Filter the material below down to the lines containing the string "Politica", treating uppercase and lowercase as different.

Saved entries
↓↓↓
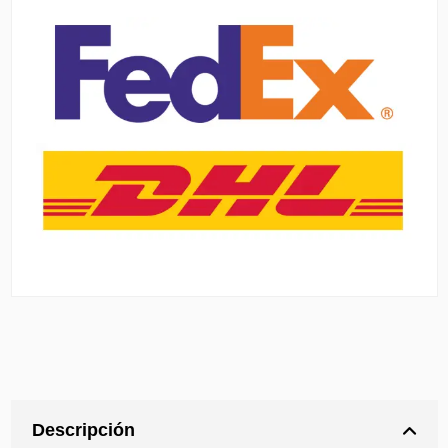
Descripción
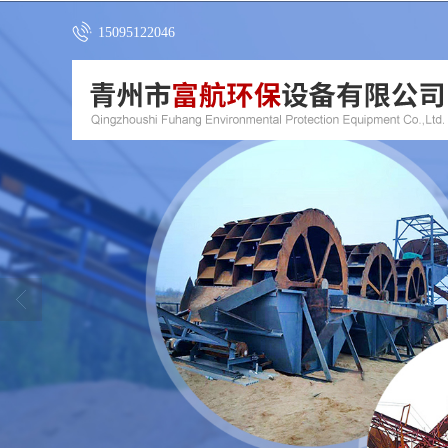
15095122046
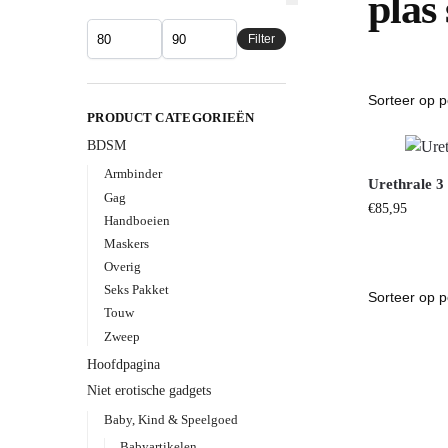
plas
Filter
PRODUCT CATEGORIEËN
BDSM
Armbinder
Urethrale 3 
Gag
€
85,95
Handboeien
Maskers
Overig
Seks Pakket
Touw
Zweep
Hoofdpagina
Niet erotische gadgets
Baby, Kind & Speelgoed
Babyartikelen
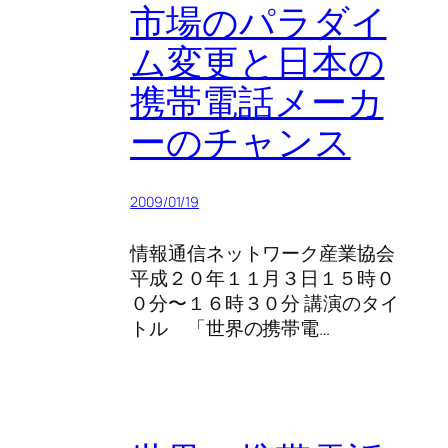
市場のパラダイ
ム変更と日本の
携帯電話メーカ
ーのチャンス
2009/01/19
情報通信ネットワーク産業協会
平成２０年１１月３日１５時０
０分〜１６時３０分 講演のタイ
トル 「世界の携帯電…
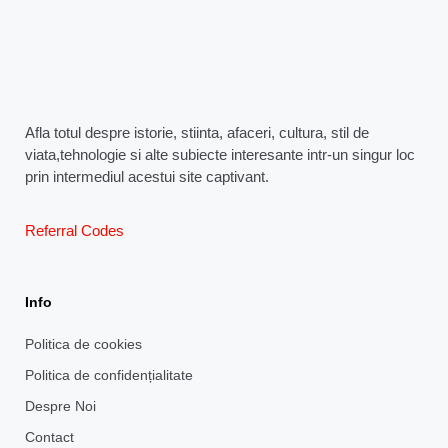
Afla totul despre istorie, stiinta, afaceri, cultura, stil de
viata,tehnologie si alte subiecte interesante intr-un singur loc
prin intermediul acestui site captivant.
Referral Codes
Info
Politica de cookies
Politica de confidențialitate
Despre Noi
Contact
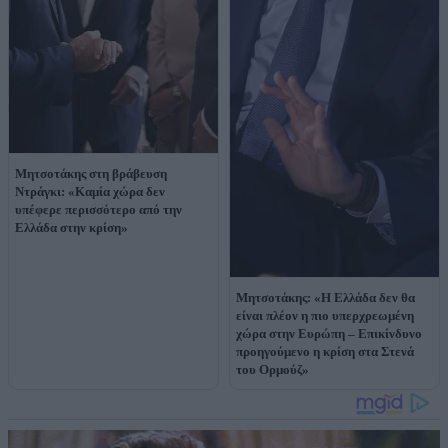
Μητσοτάκης στη βράβευση
Ντράγκι: «Καμία χώρα δεν
υπέφερε περισσότερο από την
Ελλάδα στην κρίση»
Μητσοτάκης: «Η Ελλάδα δεν θα
είναι πλέον η πιο υπερχρεωμένη
χώρα στην Ευρώπη – Επικίνδυνο
προηγούμενο η κρίση στα Στενά
του Ορμούζ»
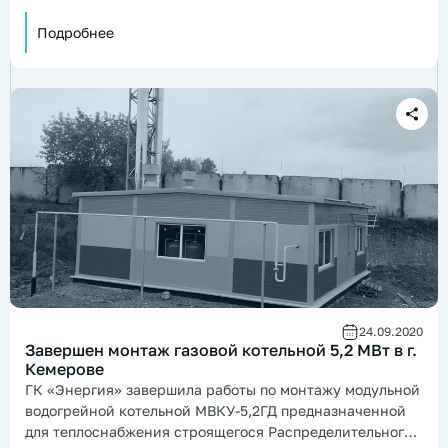
отгрузку в адрес заказчика, расположенного в
Камчатском крае.
Подробнее
24.09.2020
Завершен монтаж газовой котельной 5,2 МВт в г.
Кемерове
ГК «Энергия» завершила работы по монтажу модульной
водогрейной котельной МВКУ-5,2ГД предназначенной
для теплоснабжения строящегося Распределительного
↑↑↑
• _RESPONSE BELOW_
Politica de cookies
Politica de confidențialitate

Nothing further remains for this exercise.